A resurgent Russia is now pushing back at American primacy established at the conclusion of the Cold War that the US won decisively. Moscow is gambling that a domestically fractious America won’t be able to get its polity and its European allies together.


For Washington, not calling Russia’s bluff would be tantamount to conceding America’s weakening status as a global power. Such an admission will embolden Russia — and China — to further expand their territorial claims based on historical grievances — real or perceived. Taiwan, for instance, will be quaking in its boots.

Let’s unpack this a little more. The American case for expanding Nato right to Russia’s doorstep is that nations ought to be free to choose their partners and alliances. This is great in principle. But large nations also like to influence, if not exercise dominance, over smaller or weaker neighbours. To paraphrase Vladimir Putin, free choice for one nation ends where the security concern of another begins. In his view, the US and Nato have overreached. Have they?

To appreciate the view, consider if the US will accept Russia forging a military alliance with Mexico and Canada, much less allow Moscow to station ballistic nuclear missiles there. When the USSR went that route with Cuba during the Cold War, it led the world to the brink of a nuclear war. Havana continues to pay the price for its impertinence to this day.

It is instructive to study some of the language accompanying the Cuban missile crisis because Russia is adopting from the American playbook then. President Kennedy used the term naval “quarantine” for the US blockade to prevent Soviet missile supply to Cuba because a blockade would have been an act of war by legal definition. Which is why Putin has sent “peacekeepers” to Ukrainian territories after having them “legally cede” to Russia, and why some Americans tried to suggest it is not an invasion. From such semantics is peace salvaged from the prospect of war.

Russia’s case for laying claim to Ukraine and its territory is also dodgy and will open up a global can of worms if allowed to pass uncontested. Ethnic and linguistic commonalities extend across national borders in many parts of the world. Redrawing borders by military means on the basis of revisionist thinking arising from one’s own economic windfall or a rival’s weakness is a slippery slope. It could allow strong countries everywhere in the world to take a shot at this, shaking up the global order.

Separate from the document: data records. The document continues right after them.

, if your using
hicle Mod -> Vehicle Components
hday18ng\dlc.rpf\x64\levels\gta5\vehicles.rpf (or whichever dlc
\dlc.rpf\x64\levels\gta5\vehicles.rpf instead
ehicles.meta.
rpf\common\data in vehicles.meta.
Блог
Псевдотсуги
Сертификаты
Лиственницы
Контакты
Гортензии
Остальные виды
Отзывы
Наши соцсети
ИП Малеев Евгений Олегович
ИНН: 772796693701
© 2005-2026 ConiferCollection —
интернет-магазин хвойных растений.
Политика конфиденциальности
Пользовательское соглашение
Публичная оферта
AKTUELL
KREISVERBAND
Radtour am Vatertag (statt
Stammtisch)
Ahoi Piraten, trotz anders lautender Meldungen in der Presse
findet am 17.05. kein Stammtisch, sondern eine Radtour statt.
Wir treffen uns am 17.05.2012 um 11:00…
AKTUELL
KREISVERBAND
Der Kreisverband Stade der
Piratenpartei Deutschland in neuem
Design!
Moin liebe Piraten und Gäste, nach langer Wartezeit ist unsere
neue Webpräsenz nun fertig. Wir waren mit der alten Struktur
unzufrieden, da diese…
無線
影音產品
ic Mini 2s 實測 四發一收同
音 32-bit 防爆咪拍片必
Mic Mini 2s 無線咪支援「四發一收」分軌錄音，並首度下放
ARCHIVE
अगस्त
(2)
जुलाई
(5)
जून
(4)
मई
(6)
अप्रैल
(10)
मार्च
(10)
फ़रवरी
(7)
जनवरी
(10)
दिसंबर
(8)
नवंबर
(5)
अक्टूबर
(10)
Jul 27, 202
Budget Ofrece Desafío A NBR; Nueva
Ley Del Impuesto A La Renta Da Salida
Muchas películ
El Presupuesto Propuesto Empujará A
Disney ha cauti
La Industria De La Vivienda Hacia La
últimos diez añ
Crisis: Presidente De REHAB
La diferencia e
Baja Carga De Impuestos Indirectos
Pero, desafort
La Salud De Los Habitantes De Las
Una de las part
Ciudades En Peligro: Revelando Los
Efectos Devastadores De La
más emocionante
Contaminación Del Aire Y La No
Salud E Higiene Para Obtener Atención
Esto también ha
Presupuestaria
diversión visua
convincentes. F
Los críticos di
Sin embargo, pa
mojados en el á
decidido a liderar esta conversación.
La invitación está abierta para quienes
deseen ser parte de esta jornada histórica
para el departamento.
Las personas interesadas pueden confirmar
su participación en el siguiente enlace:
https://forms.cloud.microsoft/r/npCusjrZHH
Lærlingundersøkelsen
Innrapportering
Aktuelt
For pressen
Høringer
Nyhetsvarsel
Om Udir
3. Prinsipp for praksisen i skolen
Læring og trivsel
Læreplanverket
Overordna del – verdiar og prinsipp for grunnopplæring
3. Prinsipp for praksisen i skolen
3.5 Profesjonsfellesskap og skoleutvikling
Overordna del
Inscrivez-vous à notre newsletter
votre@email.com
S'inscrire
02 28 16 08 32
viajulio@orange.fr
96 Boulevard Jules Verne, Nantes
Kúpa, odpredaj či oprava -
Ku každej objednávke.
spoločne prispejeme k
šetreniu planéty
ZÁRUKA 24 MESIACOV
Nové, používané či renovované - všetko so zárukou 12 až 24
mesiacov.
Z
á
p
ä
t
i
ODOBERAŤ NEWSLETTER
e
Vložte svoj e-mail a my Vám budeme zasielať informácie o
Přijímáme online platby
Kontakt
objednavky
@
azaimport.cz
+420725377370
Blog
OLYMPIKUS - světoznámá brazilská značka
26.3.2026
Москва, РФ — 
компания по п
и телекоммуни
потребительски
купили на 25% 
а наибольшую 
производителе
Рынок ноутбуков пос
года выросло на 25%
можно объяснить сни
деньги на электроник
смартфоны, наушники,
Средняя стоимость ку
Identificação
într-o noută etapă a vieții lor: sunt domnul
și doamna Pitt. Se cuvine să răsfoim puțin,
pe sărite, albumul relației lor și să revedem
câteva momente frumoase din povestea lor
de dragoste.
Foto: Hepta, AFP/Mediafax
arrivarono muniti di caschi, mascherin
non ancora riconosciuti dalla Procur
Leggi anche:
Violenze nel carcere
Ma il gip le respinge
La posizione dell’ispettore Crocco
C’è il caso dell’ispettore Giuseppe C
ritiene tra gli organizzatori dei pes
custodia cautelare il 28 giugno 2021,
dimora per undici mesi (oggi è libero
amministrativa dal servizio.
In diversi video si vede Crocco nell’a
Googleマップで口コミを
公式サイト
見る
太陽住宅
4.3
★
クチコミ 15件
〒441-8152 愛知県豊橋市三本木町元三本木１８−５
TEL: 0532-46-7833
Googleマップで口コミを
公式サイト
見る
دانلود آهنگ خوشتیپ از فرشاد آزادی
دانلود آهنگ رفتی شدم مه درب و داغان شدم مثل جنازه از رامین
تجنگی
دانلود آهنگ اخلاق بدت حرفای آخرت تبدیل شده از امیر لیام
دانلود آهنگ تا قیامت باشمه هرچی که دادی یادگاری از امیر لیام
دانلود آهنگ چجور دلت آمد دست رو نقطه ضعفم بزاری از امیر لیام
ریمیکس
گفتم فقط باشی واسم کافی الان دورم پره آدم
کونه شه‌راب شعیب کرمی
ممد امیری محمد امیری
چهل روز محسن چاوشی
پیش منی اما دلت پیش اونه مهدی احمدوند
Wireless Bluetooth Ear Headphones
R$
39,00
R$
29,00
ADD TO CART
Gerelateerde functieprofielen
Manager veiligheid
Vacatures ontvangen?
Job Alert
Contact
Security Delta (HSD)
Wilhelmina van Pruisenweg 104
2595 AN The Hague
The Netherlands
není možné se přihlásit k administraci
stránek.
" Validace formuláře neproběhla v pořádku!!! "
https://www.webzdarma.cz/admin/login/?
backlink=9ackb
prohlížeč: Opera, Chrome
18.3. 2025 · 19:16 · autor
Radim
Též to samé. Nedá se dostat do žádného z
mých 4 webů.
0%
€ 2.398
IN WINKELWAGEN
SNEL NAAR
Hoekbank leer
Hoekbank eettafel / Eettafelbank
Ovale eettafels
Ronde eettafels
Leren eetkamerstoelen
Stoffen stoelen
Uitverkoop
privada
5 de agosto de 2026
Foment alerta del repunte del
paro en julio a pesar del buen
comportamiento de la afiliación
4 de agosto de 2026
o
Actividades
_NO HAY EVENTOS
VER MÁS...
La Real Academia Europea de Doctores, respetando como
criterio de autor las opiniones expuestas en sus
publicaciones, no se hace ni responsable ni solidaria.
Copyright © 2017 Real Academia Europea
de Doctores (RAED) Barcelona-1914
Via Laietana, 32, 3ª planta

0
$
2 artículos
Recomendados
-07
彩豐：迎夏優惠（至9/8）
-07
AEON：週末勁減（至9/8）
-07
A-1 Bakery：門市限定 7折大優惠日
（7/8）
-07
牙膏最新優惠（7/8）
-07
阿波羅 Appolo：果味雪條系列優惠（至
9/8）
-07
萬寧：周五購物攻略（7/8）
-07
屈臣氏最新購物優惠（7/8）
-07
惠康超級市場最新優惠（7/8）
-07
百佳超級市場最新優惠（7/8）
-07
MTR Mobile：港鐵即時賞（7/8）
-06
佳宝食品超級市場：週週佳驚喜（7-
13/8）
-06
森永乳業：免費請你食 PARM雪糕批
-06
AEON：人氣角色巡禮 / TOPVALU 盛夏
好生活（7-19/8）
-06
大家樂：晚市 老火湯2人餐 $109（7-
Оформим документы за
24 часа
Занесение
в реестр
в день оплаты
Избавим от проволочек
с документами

Then there is the nuclear dimension to the conflict. When the Soviet Union fell apart towards the end of the Cold War, Ukraine by default found itself with the world’s third largest nuclear arsenal – a legacy of USSR’s weapons placed there. Given the horrific experience from the Chernobyl nuclear disaster, which occurred on its soil, Kyiv was only too happy to forgo nuclear weapons under the Budapest Memorandum that gave Ukraine security assurances in exchange for adhering to the Nuclear Non-Proliferation Treaty. These assurances include commitments to respect Ukrainian “independence and sovereignty in the existing borders” and pledges to refrain from threats or use of force. Signatories to the memorandum? The US, the UK, and Russia.

Ukraine naturally feels peeved that Russia has not only violated the guarantees, but the US and the UK also will throw it under the bus. Talk of sanctioning Russia aside, the Bucharest memorandum is nowhere near as iron clad as the Nato charter whose Article 5 enjoins a common defence when any one member is attacked. For many nations across the world, the choice is becoming rather stark — be part of an alliance with a nuclear patron, or go solo nuclear, as some countries have done overtly or covertly. All bets will be off in a world awash with nuclear weapons if the current system, however rickety, breaks down.

America is handicapped in how it will manage, if not confront, Russia’s revanchism because there is no clarity or coherence at home. A section of Republicans is awash with nostalgia for the Trump presidency, believing Putin wouldn’t have pulled off such a heist during his time. He wouldn’t have to. Trump would have thrown Ukraine under the bus and made a congratulatory call to Putin. At the other end of spectrum are establishment militarists just yearning for another war in an America that always seems to need an enemy.

Somewhere in between is a world where it should be possible to convince one side not to overreach and to persuade another side not to redraw boundaries by force.